## WORK INSTRUCTIONS
Would you retype all of these records exactly?

═════ EXERCISE DATA ═════

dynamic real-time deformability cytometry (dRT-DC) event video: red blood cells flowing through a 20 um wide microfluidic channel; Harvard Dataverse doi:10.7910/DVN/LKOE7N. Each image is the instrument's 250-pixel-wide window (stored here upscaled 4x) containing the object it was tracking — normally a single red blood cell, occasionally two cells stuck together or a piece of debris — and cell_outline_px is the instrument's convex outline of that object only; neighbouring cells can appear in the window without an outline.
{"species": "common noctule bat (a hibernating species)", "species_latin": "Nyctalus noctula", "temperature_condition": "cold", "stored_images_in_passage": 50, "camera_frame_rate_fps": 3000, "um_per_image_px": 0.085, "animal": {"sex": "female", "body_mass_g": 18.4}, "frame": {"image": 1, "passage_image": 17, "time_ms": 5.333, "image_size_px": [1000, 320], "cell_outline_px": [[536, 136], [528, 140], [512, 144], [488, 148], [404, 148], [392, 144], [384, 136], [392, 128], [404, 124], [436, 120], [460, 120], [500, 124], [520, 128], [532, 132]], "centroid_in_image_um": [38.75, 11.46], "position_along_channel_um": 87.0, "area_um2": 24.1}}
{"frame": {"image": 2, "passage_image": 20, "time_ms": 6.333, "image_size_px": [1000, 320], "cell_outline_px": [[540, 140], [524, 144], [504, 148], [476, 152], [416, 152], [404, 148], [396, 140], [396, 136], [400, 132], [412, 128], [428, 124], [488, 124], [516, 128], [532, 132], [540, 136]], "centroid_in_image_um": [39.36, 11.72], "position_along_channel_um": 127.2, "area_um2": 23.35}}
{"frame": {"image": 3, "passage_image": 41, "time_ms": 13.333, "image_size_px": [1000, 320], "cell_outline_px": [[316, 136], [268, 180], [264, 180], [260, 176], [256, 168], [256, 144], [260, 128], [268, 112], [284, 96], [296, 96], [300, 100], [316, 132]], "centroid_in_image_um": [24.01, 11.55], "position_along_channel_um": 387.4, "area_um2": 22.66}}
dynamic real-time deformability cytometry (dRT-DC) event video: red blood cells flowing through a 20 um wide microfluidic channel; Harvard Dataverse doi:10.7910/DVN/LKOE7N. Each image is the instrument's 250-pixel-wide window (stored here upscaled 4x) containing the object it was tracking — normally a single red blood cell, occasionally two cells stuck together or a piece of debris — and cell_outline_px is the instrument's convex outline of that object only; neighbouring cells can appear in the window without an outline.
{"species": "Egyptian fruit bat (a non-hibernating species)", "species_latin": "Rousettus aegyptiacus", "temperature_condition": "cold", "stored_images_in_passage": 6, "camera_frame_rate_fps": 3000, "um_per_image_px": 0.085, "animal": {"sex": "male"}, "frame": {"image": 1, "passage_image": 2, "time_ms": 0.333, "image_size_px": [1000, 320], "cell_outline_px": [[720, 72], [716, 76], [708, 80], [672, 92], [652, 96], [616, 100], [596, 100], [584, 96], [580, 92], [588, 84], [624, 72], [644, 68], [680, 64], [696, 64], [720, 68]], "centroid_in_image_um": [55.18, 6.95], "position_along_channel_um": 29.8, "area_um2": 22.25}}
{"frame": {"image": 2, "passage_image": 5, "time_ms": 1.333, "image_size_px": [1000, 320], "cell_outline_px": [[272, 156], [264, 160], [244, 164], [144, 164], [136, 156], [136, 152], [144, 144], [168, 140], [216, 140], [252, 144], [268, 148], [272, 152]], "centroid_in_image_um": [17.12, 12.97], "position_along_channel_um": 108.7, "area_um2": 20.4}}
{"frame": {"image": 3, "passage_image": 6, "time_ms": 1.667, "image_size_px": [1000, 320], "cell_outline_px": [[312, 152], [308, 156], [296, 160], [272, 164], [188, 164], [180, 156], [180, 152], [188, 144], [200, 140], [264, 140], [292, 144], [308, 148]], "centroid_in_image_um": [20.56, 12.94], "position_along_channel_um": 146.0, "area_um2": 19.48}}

═════

## RESULT OF THIS EXERCISE
dynamic real-time deformability cytometry (dRT-DC) event video: red blood cells flowing through a 20 um wide microfluidic channel; Harvard Dataverse doi:10.7910/DVN/LKOE7N. Each image is the instrument's 250-pixel-wide window (stored here upscaled 4x) containing the object it was tracking — normally a single red blood cell, occasionally two cells stuck together or a piece of debris — and cell_outline_px is the instrument's convex outline of that object only; neighbouring cells can appear in the window without an outline.
{"species": "common noctule bat (a hibernating species)", "species_latin": "Nyctalus noctula", "temperature_condition": "cold", "stored_images_in_passage": 50, "camera_frame_rate_fps": 3000, "um_per_image_px": 0.085, "animal": {"sex": "female", "body_mass_g": 18.4}, "frame": {"image": 1, "passage_image": 17, "time_ms": 5.333, "image_size_px": [1000, 320], "cell_outline_px": [[536, 136], [528, 140], [512, 144], [488, 148], [404, 148], [392, 144], [384, 136], [392, 128], [404, 124], [436, 120], [460, 120], [500, 124], [520, 128], [532, 132]], "centroid_in_image_um": [38.75, 11.46], "position_along_channel_um": 87.0, "area_um2": 24.1}}
{"frame": {"image": 2, "passage_image": 20, "time_ms": 6.333, "image_size_px": [1000, 320], "cell_outline_px": [[540, 140], [524, 144], [504, 148], [476, 152], [416, 152], [404, 148], [396, 140], [396, 136], [400, 132], [412, 128], [428, 124], [488, 124], [516, 128], [532, 132], [540, 136]], "centroid_in_image_um": [39.36, 11.72], "position_along_channel_um": 127.2, "area_um2": 23.35}}
{"frame": {"image": 3, "passage_image": 41, "time_ms": 13.333, "image_size_px": [1000, 320], "cell_outline_px": [[316, 136], [268, 180], [264, 180], [260, 176], [256, 168], [256, 144], [260, 128], [268, 112], [284, 96], [296, 96], [300, 100], [316, 132]], "centroid_in_image_um": [24.01, 11.55], "position_along_channel_um": 387.4, "area_um2": 22.66}}
dynamic real-time deformability cytometry (dRT-DC) event video: red blood cells flowing through a 20 um wide microfluidic channel; Harvard Dataverse doi:10.7910/DVN/LKOE7N. Each image is the instrument's 250-pixel-wide window (stored here upscaled 4x) containing the object it was tracking — normally a single red blood cell, occasionally two cells stuck together or a piece of debris — and cell_outline_px is the instrument's convex outline of that object only; neighbouring cells can appear in the window without an outline.
{"species": "Egyptian fruit bat (a non-hibernating species)", "species_latin": "Rousettus aegyptiacus", "temperature_condition": "cold", "stored_images_in_passage": 6, "camera_frame_rate_fps": 3000, "um_per_image_px": 0.085, "animal": {"sex": "male"}, "frame": {"image": 1, "passage_image": 2, "time_ms": 0.333, "image_size_px": [1000, 320], "cell_outline_px": [[720, 72], [716, 76], [708, 80], [672, 92], [652, 96], [616, 100], [596, 100], [584, 96], [580, 92], [588, 84], [624, 72], [644, 68], [680, 64], [696, 64], [720, 68]], "centroid_in_image_um": [55.18, 6.95], "position_along_channel_um": 29.8, "area_um2": 22.25}}
{"frame": {"image": 2, "passage_image": 5, "time_ms": 1.333, "image_size_px": [1000, 320], "cell_outline_px": [[272, 156], [264, 160], [244, 164], [144, 164], [136, 156], [136, 152], [144, 144], [168, 140], [216, 140], [252, 144], [268, 148], [272, 152]], "centroid_in_image_um": [17.12, 12.97], "position_along_channel_um": 108.7, "area_um2": 20.4}}
{"frame": {"image": 3, "passage_image": 6, "time_ms": 1.667, "image_size_px": [1000, 320], "cell_outline_px": [[312, 152], [308, 156], [296, 160], [272, 164], [188, 164], [180, 156], [180, 152], [188, 144], [200, 140], [264, 140], [292, 144], [308, 148]], "centroid_in_image_um": [20.56, 12.94], "position_along_channel_um": 146.0, "area_um2": 19.48}}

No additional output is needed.